Dwarfs behind dark puzzle posit scientists

Andy Poon
Staff writer

UBC scientists may be a step closer to finding the answer to one of astronomy's most perplexing questions: What is the galaxy made of?

"We may have identified a component of the unknown dark matter in the galaxy -- the 90 per cent of the mass of the galaxy which we thought was invisible," says Prof. Harvey Richer, an astronomer in the Physics and Astronomy Dept.

Research recently released by the four-member team which included Richer and fellow astronomer Asst. Prof. Douglas Scott indicates that ancient white dwarf stars -- the burned-out remains of normal stars like the Sun -- may make up more than half of the invisible dark matter in the Milky Way Galaxy.

The team of researchers, which also included Rodrigo Ibata from Germany and Roland Gilliland from the Space Telescope Science Institute in Baltimore, arrived at the conclusion after they compared images of the Hubble Deep Field -- the deepest optical image of the sky -- from the Hubble Space Telescope in 1995 and 1997. They found that five objects moved slightly in the foreground between the two images. The scientists believe that the objects may be old white dwarf stars.

"If this picture is correct, there will be an enormous rethinking of how galaxies formed and evolved," says Richer.

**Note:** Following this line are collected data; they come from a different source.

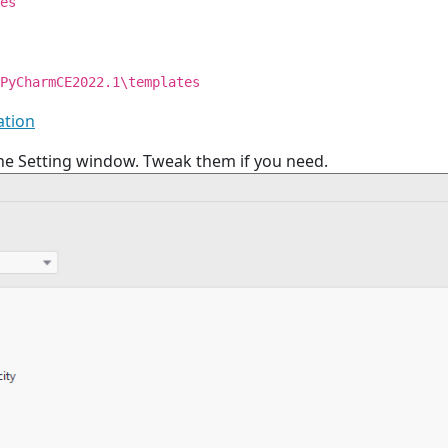
es
PyCharmCE2022.1\templates
ation
the Setting window. Tweak them if you need.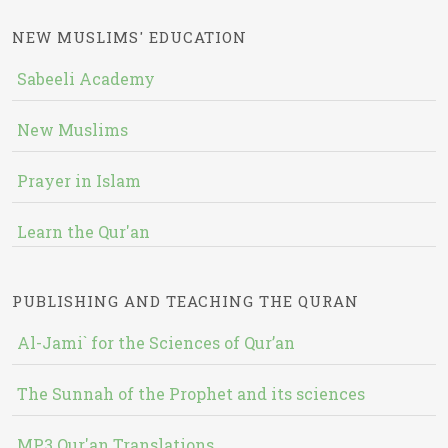
NEW MUSLIMS' EDUCATION
Sabeeli Academy
New Muslims
Prayer in Islam
Learn the Qur'an
PUBLISHING AND TEACHING THE QURAN
Al-Jami` for the Sciences of Qur’an
The Sunnah of the Prophet and its sciences
MP3 Qur'an Translations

In the past, white dwarf stars have been suggested as a possible explanation of the missing matter in the galaxy but this may be the first time anybody has seen them, he says.

The team's results were published in the October issue of The Astrophysical Journal Letters. Meanwhile the team has plans to check their work this December when they will again use the Hubble Space Telescope to look at the same field and see if the previously detected motion in the five objects is confirmed.

A large consortium including astronomers from UBC, Victoria, Princeton University and Germany are also using the Canada-France-Hawaii Telescope in Hawaii to search for more local examples of these ancient white dwarfs.